** Opening THE DATA block **
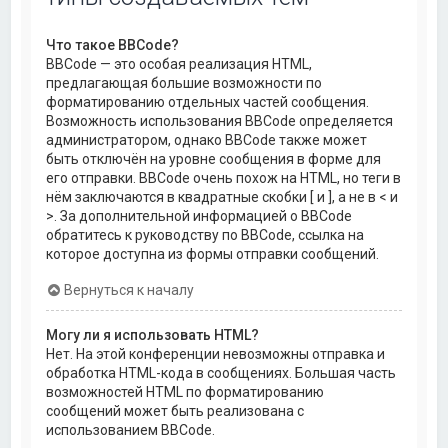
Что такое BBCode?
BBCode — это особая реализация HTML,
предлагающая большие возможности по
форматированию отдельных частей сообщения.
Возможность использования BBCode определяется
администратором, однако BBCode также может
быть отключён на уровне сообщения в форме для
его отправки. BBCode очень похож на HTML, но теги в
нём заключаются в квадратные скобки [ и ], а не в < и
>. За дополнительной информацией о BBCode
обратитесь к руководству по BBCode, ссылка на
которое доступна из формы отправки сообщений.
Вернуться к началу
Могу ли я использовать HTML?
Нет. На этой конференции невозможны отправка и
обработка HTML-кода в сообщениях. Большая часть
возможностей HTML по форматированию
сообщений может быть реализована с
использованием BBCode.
** Closing THE DATA block **
** Opening THE DATA block **
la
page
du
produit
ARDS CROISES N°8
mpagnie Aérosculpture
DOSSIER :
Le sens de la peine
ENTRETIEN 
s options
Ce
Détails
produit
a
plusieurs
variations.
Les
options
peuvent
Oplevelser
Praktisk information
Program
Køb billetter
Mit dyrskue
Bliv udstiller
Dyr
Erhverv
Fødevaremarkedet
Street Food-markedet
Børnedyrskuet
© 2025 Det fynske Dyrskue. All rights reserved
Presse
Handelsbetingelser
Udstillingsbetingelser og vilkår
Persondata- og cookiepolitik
** Closing THE DATA block **
JOB:
How many lines in the entries above contain the string "сообщений"? Reply with the number alone.

SOLUTION TO THIS PROBLEM:
2